== Extract provided ==
....
Earlier this year (2025), Taiwan’s Ministry of Economic Affairs released an Assessment Report on Taiwan–Philippines Power Cooperation, which examined the feasibility of transmitting renewable electricity back to Taiwan via submarine power cables. However, the assessment focused primarily on technical specifications and cost considerations, with limited attention to broader security risks. The Energy Security and Climate Resilience Research Program at DSET emphasizes that, in light of recent incidents—including repeated damage to undersea communication cables by the PRC, as well as the suspected Russian sabotage of the Estlink 2 submarine power cable connecting Estonia and Finland in December 2024, which led to a surge in domestic electricity prices—the importance of assessing the construction and operational risks of submarine power cables has become increasingly evident.

Against this backdrop, DSET’s Energy Security and Climate Resilience Research Program published the report Vulnerabilities at Depth: Submarine Power Cable Sabotage and Supply Chain Risks Amid China’s Rise in October this year. The report examines supply chain security threats facing submarine power cables, explores risks of sabotage, legal and policy gaps, and China’s growing industrial influence within global supply chains driven by its manufacturing capacity. It further puts forward five key policy recommendations each for the Taiwanese government and the international community, urging greater awareness of the systemic risks posed by overreliance on China-manufactured critical submarine cable components, and calling for enhanced international technological and regulatory cooperation to address vulnerabilities in the protection and monitoring of submarine power cables.

Key Conclusions and Recommendations

Building upon the content bought by DSET’s previous report discussing addressing inherent challenges in safeguarding Taiwan’s undersea communication cables against gray zone activities, this report urges attention not only to communication cables but also to submarine power cables, which face heightened vulnerability. Beyond shared threats from gray zone activities, power cables suffer from technical and supply chain gaps, including even lower redundancy and maintenance capacity, and other technical and supply chain gaps. Furthermore, they receive less regulatory protection than communication cables and may even fall outside the scope of critical infrastructure regulations.

Submarine power cables also face long-term, comprehensive challenges: Accelerated market demand from the energy transition has spurred growth in long-distance transmission projects, leading to extended procurement cycles and order backlogs. Against this backdrop, China—leveraging its catching-up technology in IGBTs (key components) and excess production capacity—has heightened the risk of growing systemic over-reliance in the global high-voltage direct current (HVDC) transmission market.
....
== Given information ==
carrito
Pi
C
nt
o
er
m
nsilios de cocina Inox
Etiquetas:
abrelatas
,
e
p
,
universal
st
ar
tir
....
Could you carry the summary of the submarine power cable security report forward, picking up right after its final sentence?

== Answer to the problem ==
This study uses case studies to illustrate how China has developed three distinct models to dominate the submarine power cable market: “technology equity participation,” “overseas investment by state-owned enterprises,” and “acquisition of local companies,” rapidly expanding its market share in the international cable interconnection market.

The report recommends:

  1. Recognize Submarine Power Cables as Critical Infrastructure

Governments must explicitly include submarine power cables within critical infrastructure protection acts. This classification enables stronger regulatory safeguards, routine inspections, and preventive measures, shifting from reactive recovery to proactive resilience. Lessons from the EU, Japan, and the U.S. demonstrate the effectiveness of embedding cable protection into broader critical infrastructure governance.

  1. Establish Regional Maintenance and Repair Hubs

Governments should strengthen regional collaboration by establishing strategic maintenance and repair hubs. Pooling resources through agreements like the Atlantic Cable Maintenance Agreement and the Asia Pacific Marine Maintenance Service Agreement provides shared access to vessels, spare parts, and skilled personnel. Developing such hubs into advanced centers for training, diagnostics, and component manufacturing would shorten repair timelines, reduce economic losses, and enhance collective security across interconnected grids.

  1. Diversify Supply of Critical Components

Long-term resilience requires diversification of supply chains for submarine cables and critical components such as IGBTs. While short-term reliance on Chinese suppliers may be unavoidable, overdependence poses systemic risks. Governments should support local and allied manufacturing, incentivize joint ventures, and embed supply chain risk assessments into procurement policies. For Taiwan, this means bolstering domestic manufacturers, leveraging its semiconductor ecosystem for IGBT production, and engaging in international standardization efforts to strengthen both supply security and export competitiveness.